» What the task asks: Search the listing for the word "juros" and say how many lines have it, nothing besides.

» Entries shown:
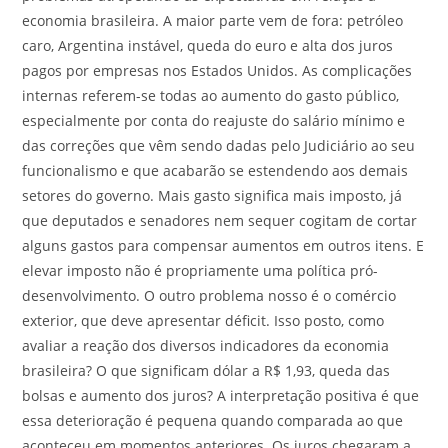
economia brasileira. A maior parte vem de fora: petróleo
caro, Argentina instável, queda do euro e alta dos juros
pagos por empresas nos Estados Unidos. As complicações
internas referem-se todas ao aumento do gasto público,
especialmente por conta do reajuste do salário mínimo e
das correções que vêm sendo dadas pelo Judiciário ao seu
funcionalismo e que acabarão se estendendo aos demais
setores do governo. Mais gasto significa mais imposto, já
que deputados e senadores nem sequer cogitam de cortar
alguns gastos para compensar aumentos em outros itens. E
elevar imposto não é propriamente uma política pró-
desenvolvimento. O outro problema nosso é o comércio
exterior, que deve apresentar déficit. Isso posto, como
avaliar a reação dos diversos indicadores da economia
brasileira? O que significam dólar a R$ 1,93, queda das
bolsas e aumento dos juros? A interpretação positiva é que
essa deterioração é pequena quando comparada ao que
aconteceu em momentos anteriores. Os juros chegaram a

» Problem solution: 3